--- Task description ---
Whatever the records say, set them down exactly.

--- Study material ---

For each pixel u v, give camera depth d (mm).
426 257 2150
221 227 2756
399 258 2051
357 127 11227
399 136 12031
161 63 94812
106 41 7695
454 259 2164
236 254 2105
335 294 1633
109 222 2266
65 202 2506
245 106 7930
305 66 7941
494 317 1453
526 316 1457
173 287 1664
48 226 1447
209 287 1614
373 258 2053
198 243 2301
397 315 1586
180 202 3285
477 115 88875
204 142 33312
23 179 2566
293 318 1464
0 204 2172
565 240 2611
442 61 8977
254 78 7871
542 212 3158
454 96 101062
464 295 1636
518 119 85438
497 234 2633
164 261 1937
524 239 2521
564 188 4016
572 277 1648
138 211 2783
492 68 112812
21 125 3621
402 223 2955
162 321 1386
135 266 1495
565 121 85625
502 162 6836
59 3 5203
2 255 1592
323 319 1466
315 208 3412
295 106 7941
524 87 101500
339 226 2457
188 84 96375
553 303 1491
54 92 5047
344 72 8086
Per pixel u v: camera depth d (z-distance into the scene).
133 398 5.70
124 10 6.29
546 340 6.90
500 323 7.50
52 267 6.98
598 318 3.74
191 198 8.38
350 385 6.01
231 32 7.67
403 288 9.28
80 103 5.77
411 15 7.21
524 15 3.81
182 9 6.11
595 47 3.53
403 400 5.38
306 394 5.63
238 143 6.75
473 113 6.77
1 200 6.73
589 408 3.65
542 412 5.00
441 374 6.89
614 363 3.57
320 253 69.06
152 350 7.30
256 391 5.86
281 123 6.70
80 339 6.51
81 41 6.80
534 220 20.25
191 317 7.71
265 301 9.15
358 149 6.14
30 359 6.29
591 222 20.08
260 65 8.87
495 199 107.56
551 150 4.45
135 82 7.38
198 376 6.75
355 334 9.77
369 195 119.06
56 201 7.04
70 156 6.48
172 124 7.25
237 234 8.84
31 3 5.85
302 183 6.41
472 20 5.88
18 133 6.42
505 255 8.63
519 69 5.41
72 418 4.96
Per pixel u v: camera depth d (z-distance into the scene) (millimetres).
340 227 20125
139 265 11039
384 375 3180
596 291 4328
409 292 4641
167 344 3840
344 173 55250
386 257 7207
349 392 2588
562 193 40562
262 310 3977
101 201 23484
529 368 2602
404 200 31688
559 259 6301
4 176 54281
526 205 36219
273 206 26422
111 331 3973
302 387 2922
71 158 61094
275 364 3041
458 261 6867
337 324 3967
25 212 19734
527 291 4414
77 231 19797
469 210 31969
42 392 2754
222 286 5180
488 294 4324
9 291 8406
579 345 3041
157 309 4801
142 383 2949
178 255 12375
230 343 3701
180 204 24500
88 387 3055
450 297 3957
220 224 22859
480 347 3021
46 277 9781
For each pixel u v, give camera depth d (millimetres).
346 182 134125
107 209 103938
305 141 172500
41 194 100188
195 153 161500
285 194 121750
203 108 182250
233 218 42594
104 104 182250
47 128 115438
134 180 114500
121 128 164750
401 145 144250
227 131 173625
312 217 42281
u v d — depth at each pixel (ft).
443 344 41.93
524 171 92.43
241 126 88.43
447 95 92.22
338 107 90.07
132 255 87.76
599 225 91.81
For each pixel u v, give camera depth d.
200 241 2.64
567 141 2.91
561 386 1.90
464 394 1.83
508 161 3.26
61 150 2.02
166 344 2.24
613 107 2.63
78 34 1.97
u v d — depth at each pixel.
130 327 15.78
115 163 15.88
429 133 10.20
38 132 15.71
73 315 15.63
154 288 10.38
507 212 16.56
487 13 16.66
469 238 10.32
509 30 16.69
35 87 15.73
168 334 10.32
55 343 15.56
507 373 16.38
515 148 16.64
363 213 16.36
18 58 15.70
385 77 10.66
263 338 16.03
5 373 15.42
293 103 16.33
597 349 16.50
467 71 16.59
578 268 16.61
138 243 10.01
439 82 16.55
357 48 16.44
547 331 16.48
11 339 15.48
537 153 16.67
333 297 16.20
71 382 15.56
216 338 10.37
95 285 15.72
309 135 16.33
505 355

--- Solution to this exercise ---
For each pixel u v, give camera depth d (mm).
426 257 2150
221 227 2756
399 258 2051
357 127 11227
399 136 12031
161 63 94812
106 41 7695
454 259 2164
236 254 2105
335 294 1633
109 222 2266
65 202 2506
245 106 7930
305 66 7941
494 317 1453
526 316 1457
173 287 1664
48 226 1447
209 287 1614
373 258 2053
198 243 2301
397 315 1586
180 202 3285
477 115 88875
204 142 33312
23 179 2566
293 318 1464
0 204 2172
565 240 2611
442 61 8977
254 78 7871
542 212 3158
454 96 101062
464 295 1636
518 119 85438
497 234 2633
164 261 1937
524 239 2521
564 188 4016
572 277 1648
138 211 2783
492 68 112812
21 125 3621
402 223 2955
162 321 1386
135 266 1495
565 121 85625
502 162 6836
59 3 5203
2 255 1592
323 319 1466
315 208 3412
295 106 7941
524 87 101500
339 226 2457
188 84 96375
553 303 1491
54 92 5047
344 72 8086
Per pixel u v: camera depth d (z-distance into the scene).
133 398 5.70
124 10 6.29
546 340 6.90
500 323 7.50
52 267 6.98
598 318 3.74
191 198 8.38
350 385 6.01
231 32 7.67
403 288 9.28
80 103 5.77
411 15 7.21
524 15 3.81
182 9 6.11
595 47 3.53
403 400 5.38
306 394 5.63
238 143 6.75
473 113 6.77
1 200 6.73
589 408 3.65
542 412 5.00
441 374 6.89
614 363 3.57
320 253 69.06
152 350 7.30
256 391 5.86
281 123 6.70
80 339 6.51
81 41 6.80
534 220 20.25
191 317 7.71
265 301 9.15
358 149 6.14
30 359 6.29
591 222 20.08
260 65 8.87
495 199 107.56
551 150 4.45
135 82 7.38
198 376 6.75
355 334 9.77
369 195 119.06
56 201 7.04
70 156 6.48
172 124 7.25
237 234 8.84
31 3 5.85
302 183 6.41
472 20 5.88
18 133 6.42
505 255 8.63
519 69 5.41
72 418 4.96
Per pixel u v: camera depth d (z-distance into the scene) (millimetres).
340 227 20125
139 265 11039
384 375 3180
596 291 4328
409 292 4641
167 344 3840
344 173 55250
386 257 7207
349 392 2588
562 193 40562
262 310 3977
101 201 23484
529 368 2602
404 200 31688
559 259 6301
4 176 54281
526 205 36219
273 206 26422
111 331 3973
302 387 2922
71 158 61094
275 364 3041
458 261 6867
337 324 3967
25 212 19734
527 291 4414
77 231 19797
469 210 31969
42 392 2754
222 286 5180
488 294 4324
9 291 8406
579 345 3041
157 309 4801
142 383 2949
178 255 12375
230 343 3701
180 204 24500
88 387 3055
450 297 3957
220 224 22859
480 347 3021
46 277 9781
For each pixel u v, give camera depth d (millimetres).
346 182 134125
107 209 103938
305 141 172500
41 194 100188
195 153 161500
285 194 121750
203 108 182250
233 218 42594
104 104 182250
47 128 115438
134 180 114500
121 128 164750
401 145 144250
227 131 173625
312 217 42281
u v d — depth at each pixel (ft).
443 344 41.93
524 171 92.43
241 126 88.43
447 95 92.22
338 107 90.07
132 255 87.76
599 225 91.81
For each pixel u v, give camera depth d.
200 241 2.64
567 141 2.91
561 386 1.90
464 394 1.83
508 161 3.26
61 150 2.02
166 344 2.24
613 107 2.63
78 34 1.97
u v d — depth at each pixel.
130 327 15.78
115 163 15.88
429 133 10.20
38 132 15.71
73 315 15.63
154 288 10.38
507 212 16.56
487 13 16.66
469 238 10.32
509 30 16.69
35 87 15.73
168 334 10.32
55 343 15.56
507 373 16.38
515 148 16.64
363 213 16.36
18 58 15.70
385 77 10.66
263 338 16.03
5 373 15.42
293 103 16.33
597 349 16.50
467 71 16.59
578 268 16.61
138 243 10.01
439 82 16.55
357 48 16.44
547 331 16.48
11 339 15.48
537 153 16.67
333 297 16.20
71 382 15.56
216 338 10.37
95 285 15.72
309 135 16.33
505 355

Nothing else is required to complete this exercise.